About a week ago, Elon Musk, the CEO of Tesla, filed a lawsuit against OpenAI, claiming the company had violated its founding principles by becoming a closed-source ally of Microsoft and had abandoned its original goal of serving the public good.
OpenAI, however, announced on Wednesday that it plans to reject Elon Musk’s assertions in a recent lawsuit, implying that despite Musk’s involvement in the company’s co-founding, his influence on its growth and achievements was minimal.
The company disclosed in a blog post written by Wojciech Zaremba, Greg Brockman, Ilya Sutskever, John Schulman, Sam Altman, and OpenAI that, since it was founded in 2015, it has raised less than $45 million from Musk, despite his initial pledge to provide as much as $1 billion in funding.
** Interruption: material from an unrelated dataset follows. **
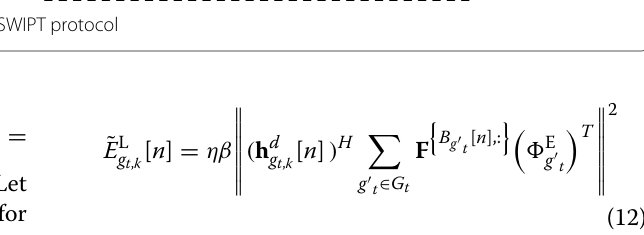
Fig. 4 Illustration of the signal flow for the proposed beam-domain SWIPT protocol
According to the company, it has received more than $90 million from other donors to help fund its research.
Elon wrote in an email: “I think we should say that we are starting with a $1bn funding commitment.”
As the Microsoft-backed company advanced its development of artificial generative intelligence (AGI), it argues that Musk was aware of and consented to the final move away from total transparency.
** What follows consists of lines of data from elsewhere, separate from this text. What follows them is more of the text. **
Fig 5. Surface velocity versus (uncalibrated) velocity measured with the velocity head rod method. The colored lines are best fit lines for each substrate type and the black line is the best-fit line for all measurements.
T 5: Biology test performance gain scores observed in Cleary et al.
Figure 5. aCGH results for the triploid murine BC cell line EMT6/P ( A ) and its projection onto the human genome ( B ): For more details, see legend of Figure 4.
Elon understood the mission did not imply open-sourcing AGI. As Ilya told Elon: “As we get closer to building AI, it will make sense to start being less open. The Open in openAI means that everyone should benefit from the fruits of AI after its built, but it’s totally OK to not share the science…”, to which Elon replied: “Yup”.
According to OpenAI, the billionaire entrepreneur pressed for the CEO position, initial board control, and majority ownership. After that failed, Musk proposed combining OpenAI with Tesla, but that too wasn’t successful.